One of the conditions of FHE is hop correctness. Why the stages in hops are orthogonal to each other.
During circuit evaluation some inputs are ignored, maybe to reduce the noise growth rate. If yes how we can ensure about the weak inputs.
We have C1 that is encryption of m and we have to compute f(C1) in real word but due to recryption we are computing f(C3). As we know C3 = C1+C2 (where C2 is also known as refreshed ciphertext encryption of secret key) . So it is necessary that f(C1) and f(C3) will produce the same result or if not then the difference between both the results is negligible ?
Could you explain the context of your questions? Are you referring to a specific formal description? What do you mean by a hop here?
Regarding question 3, there is a difference between exact, e.g., BGV and BFV, and approximation FHE, e.g., CKKS. In the exact case, f(C1) and f(C3) will produce the same result as long as the decryption failure probability is negligible. In the approximate FHE case, the result will be different by design (with some approximation error).
Hop refers as: An i-hop homomorphic encryption where Evaluate can be called on it’s on output up to i times (while still being able to decrypt the result).
And number of hops supported by a scheme is somewhat orthogonal to its homomorphic capacity.
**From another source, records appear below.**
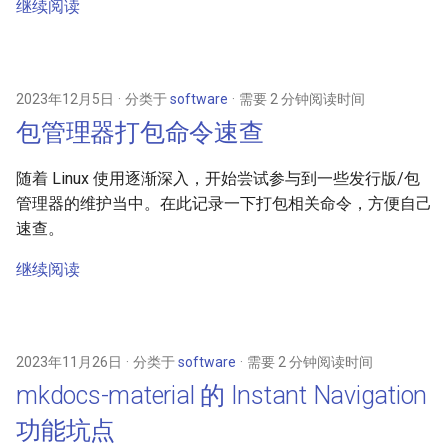
继续阅读
2023年12月5日
分类于
software
需要 2 分钟阅读时间
包管理器打包命令速查
随着 Linux 使用逐渐深入，开始尝试参与到一些发行版/包
管理器的维护当中。在此记录一下打包相关命令，方便自己
速查。
继续阅读
2023年11月26日
分类于
software
需要 2 分钟阅读时间
mkdocs-material 的 Instant Navigation
功能坑点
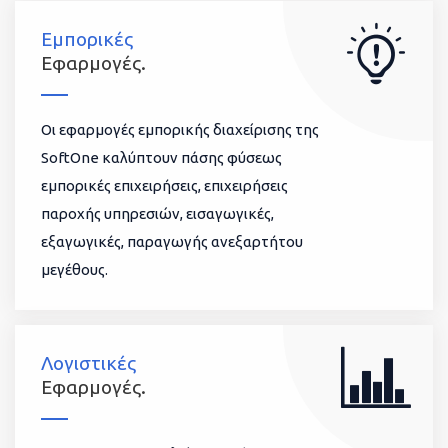
Εμπορικές
Εφαρμογές.
Οι εφαρμογές εμπορικής διαχείρισης της
SoftOne καλύπτουν πάσης φύσεως
εμπορικές επιχειρήσεις, επιχειρήσεις
παροχής υπηρεσιών, εισαγωγικές,
εξαγωγικές, παραγωγής ανεξαρτήτου
μεγέθους.
Λογιστικές
Εφαρμογές.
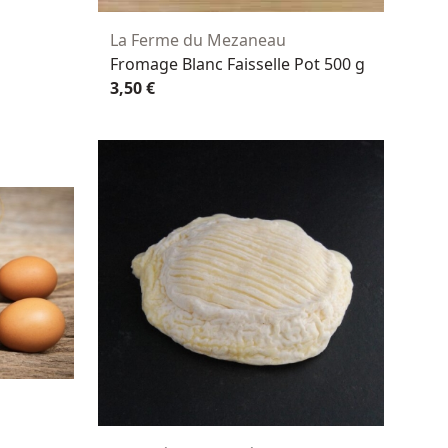
La Ferme du Mezaneau
Fromage Blanc Faisselle Pot 500 g
3,50 €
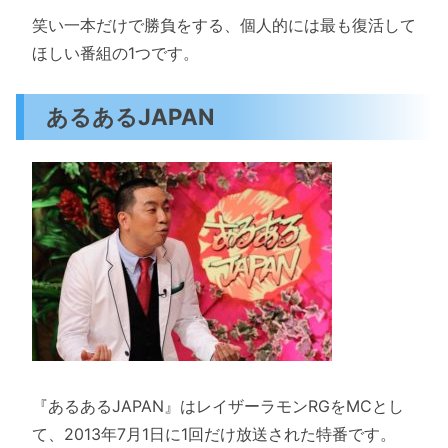
笑い一本だけで勝負をする、個人的には最も復活して
ほしい番組の1つです。
あるあるJAPAN
『あるあるJAPAN』はレイザーラモンRGをMCとし
て、2013年7月1日に1回だけ放送された特番です。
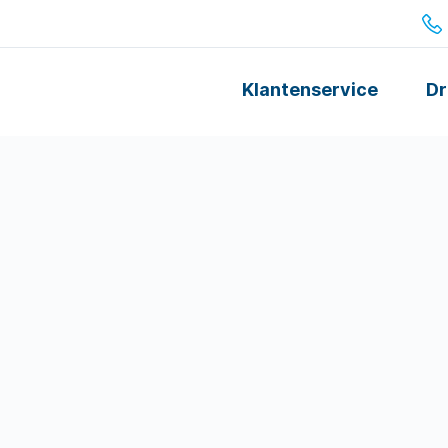
Klantenservice
Dr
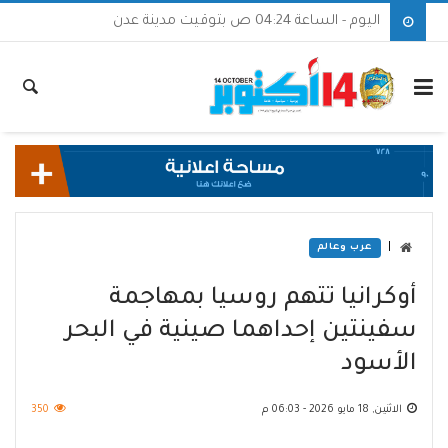
اليوم - الساعة 04:24 ص بتوقيت مدينة عدن
|
عرب وعالم
أوكرانيا تتهم روسيا بمهاجمة
سفينتين إحداهما صينية في البحر
الأسود
الاثنين, 18 مايو 2026 - 06:03 م
350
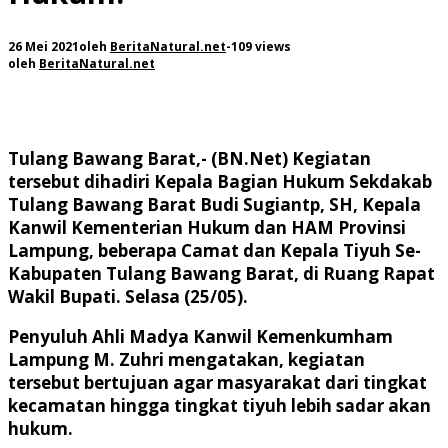
26 Mei 2021
oleh
BeritaNatural.net
-
109 views
oleh
BeritaNatural.net
Tulang Bawang Barat,- (BN.Net)
Kegiatan
tersebut dihadiri Kepala Bagian Hukum Sekdakab
Tulang Bawang Barat Budi Sugiantp, SH, Kepala
Kanwil Kementerian Hukum dan HAM Provinsi
Lampung, beberapa Camat dan Kepala Tiyuh Se-
Kabupaten Tulang Bawang Barat, di Ruang Rapat
Wakil Bupati. Selasa (25/05).
Penyuluh Ahli Madya Kanwil Kemenkumham
Lampung M. Zuhri mengatakan, kegiatan
tersebut bertujuan agar masyarakat dari tingkat
kecamatan hingga tingkat tiyuh lebih sadar akan
hukum.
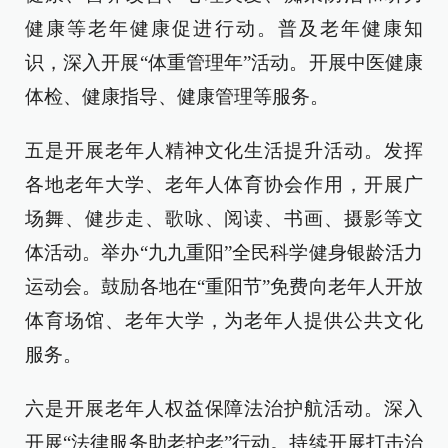
健康等老年健康促进行动。普及老年健康知
识，深入开展“体重管理年”活动。开展中医健康
体检、健康指导、健康管理等服务。
五是开展老年人精神文化生活提升活动。发挥
各地老年大学、老年人体育协会作用，开展广
场舞、健步走、歌咏、阅读、书画、摄影等文
体活动。举办“九九重阳”全民科学健身银龄活力
运动会。鼓励各地在“重阳节”免费向老年人开放
体育场馆、老年大学，为老年人提供公共文化
服务。
六是开展老年人权益保障法治护航活动。深入
开展“法律服务助老护老”行动。持续开展打击治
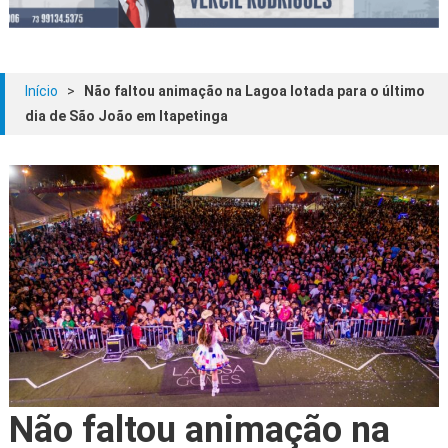
Início
>
Não faltou animação na Lagoa lotada para o último
dia de São João em Itapetinga
Não faltou animação na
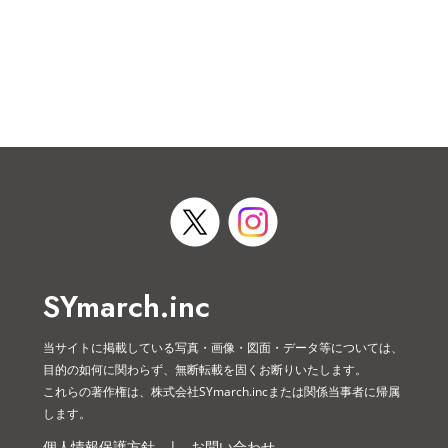
SYmarch.inc
当サイトに掲載している写真・画像・図面・データ等については、
目的の如何に関わらず、無断転載を固くお断りいたします。
これらの著作権は、株式会社SYmarch.incまたは関係当事者に帰属
します。
個人情報保護方針
|
お問い合わせ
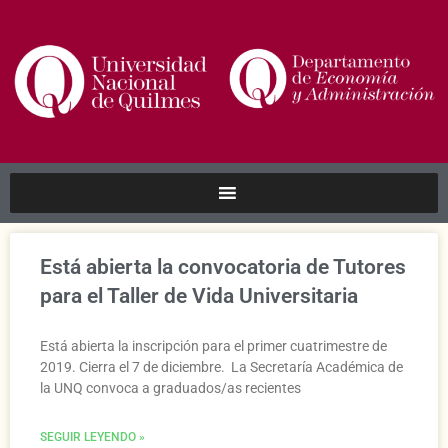
Está abierta la convocatoria de Tutores
para el Taller de Vida Universitaria
Está abierta la inscripción para el primer cuatrimestre de
2019. Cierra el 7 de diciembre. La Secretaría Académica de
la UNQ convoca a graduados/as recientes
SEGUIR LEYENDO »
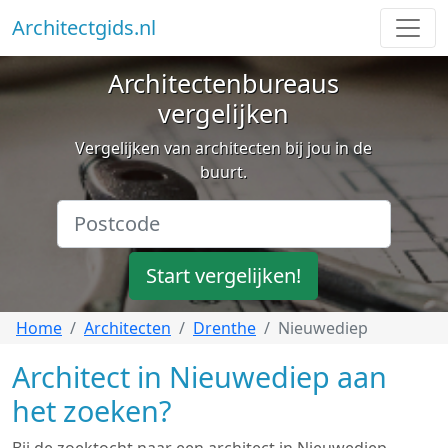
Architectgids.nl
Architectenbureaus
vergelijken
Vergelijken van architecten bij jou in de
buurt.
Start vergelijken!
Home
Architecten
Drenthe
Nieuwediep
Architect in Nieuwediep aan
het zoeken?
So, why they are orthogonal.
I see. So you are asking about the definition in i-Hop Homomorphic Encryption and Rerandomizable Yao Circuits The high-level idea there is to achieve circuit privacy at each hop so that if the result is decrypted at the next hop, no information about the functions used at previous hops is learned. The number of hops is orthogonal because bootstrapping can be invoked at the end of computation at each hop. This will reset the homomorphic capacity.